Since the ADI value must be valid for people, the harmless dose administered to the guinea pig is divided by 100. This factor 100 is composed of a factor of 10, which takes into account the risks of transmission to humans, multiplied by a second factor of 10 , considered as a safety factor.

For example, the ADI value for SODIUM NITRATE is 0.1 milligrams. This means that an adult weighing 70 kg can take up to 7 milligrams (70×0.1 mg) of sodium nitrate daily , without this causing damage to health; consequently it is understood that the dose that can be safely assumed varies according to the weight of the person being examined.
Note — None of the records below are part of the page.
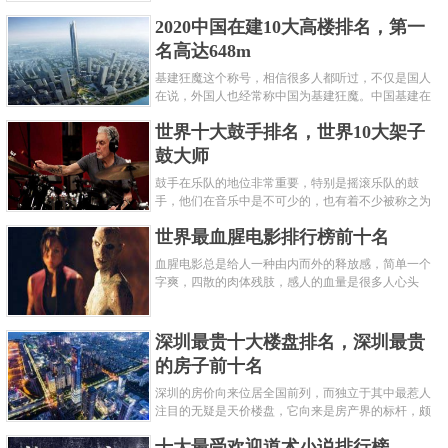
呢？下面就来认识认识一下世界上最凶的10种蚂蚁排
2020中国在建10大高楼排名，第一
名吧，其中子弹蚁真的是实至名......
名高达648m
基建狂魔这个称号，相信很多人都听过，不仅是国人
在说，外国人也经常称中国为基建狂魔。中国基建在
世界范围内都非常知名，中国在工程建筑方面不仅速
世界十大鼓手排名，世界10大架子
度快而且质量高，我国的超......
鼓大师
鼓手在乐队的地位非常重要，特别是摇滚乐队的鼓
手，他们在音乐中是不可少的，也有着不少被称之为
鼓王，他们在不同的领域都做出了很大的贡献。现在
世界最血腥电影排行榜前十名
巴拉排行榜网小编为你们带来......
血腥电影总是给人一种由内而外的释放感，简单一个
字爽，四散的肉体残肢，感人的血量是很多人心头
爱，你也喜欢看血腥电影么？看得最爽的血腥电影又
是哪部呢？小编为大家盘点了......
深圳最贵十大楼盘排名，深圳最贵
的房子前十名
深圳的房价向来位居全国前列，而独立于其中最惹人
注目的无疑是天价楼盘，它向来是房产界的标杆，颇
有众星捧月、高处不胜寒的姿态。那么深圳最贵的十
十大最受欢迎道术小说排行榜
大楼盘是哪些？深圳土豪才......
Scientists around the world are currently examining the ADI factor and discussing new principles that better assess health risk.
Although the concept of ADI is critically evaluated, its values ​​represent the only scientific basis currently present, and risk estimation can only be done with the help of this concept. Until the alternatives discussed are recognized internationally, the method currently in use must still be used. However, there are new toxicological approaches that feed into future programs for risk assessment.

Some research shows that for most of the additives used today there is no need to fear exceeding the daily doses currently allowed, even if certain foods with additives are consumed above average. However, according to some scientists, exceeding the ADI values ​​involves risks (this is particularly true for groups of people with special eating habits and in specific physiological situations such as pregnancy ).

  • The additive MUST NOT REACT with the food or with one of its constituents giving rise to one or more toxic compounds. Among the various examples that can be included, the following are particularly prominent:

 

  • The nitrite, as such or formed by the nitrate added, in the presence of secondary amines, can give rise to N-alkyl-nitrosamines, potent carcinogens. Caution is therefore required in the use of these additives, hoping to find more satisfactory substitutes;
  • The AGENE process, treatment of flourswith nitrogen trichloride, was abandoned when it was found that it reacted in particular with the methionine of gluten , giving rise to a toxic sulfoximine;
  • L ‘ sulfur dioxidebreaks down thiamine (vitamin B1): therefore its use is banned from foods that are a dietary source of this vitamin
  • Diethylpyrocarbonate, a powerful antiseptic, under certain conditions, before being split into its constituents ( ethyl alcohol and carbon dioxide), can react, for example in wines, with ammoniacal nitrogen and originate carcinogenic urethanes. For this reason the use of the compound has been abandoned in oenology;

 

  • The additive MUST NOT MASK alterations in the food. For this reason, sulphite has been banned from use, especially in mincedmeat, where it has been replaced by ascorbic acid or better by scrupulous hygiene rules which also include storage at low temperatures, and if possible under vacuum ;
  • The additive MUST NOT MASK commercial fraud;
  • The additive MUST COMPLY WITH defined PURITY STANDARDS, especially as regards processing residues and impurities, and toxic metal traces;
  • Analytical methods MUST BE AVAILABLE of the additive, as simple as possible, suitable for the recognition and quantitative determination in all foods for which its use is permitted.
  • All permitted additives must appear in POSITIVE LISTS, by the Health Administration. The positive listsmust be constantly updated, in relation to the continuing toxicological research.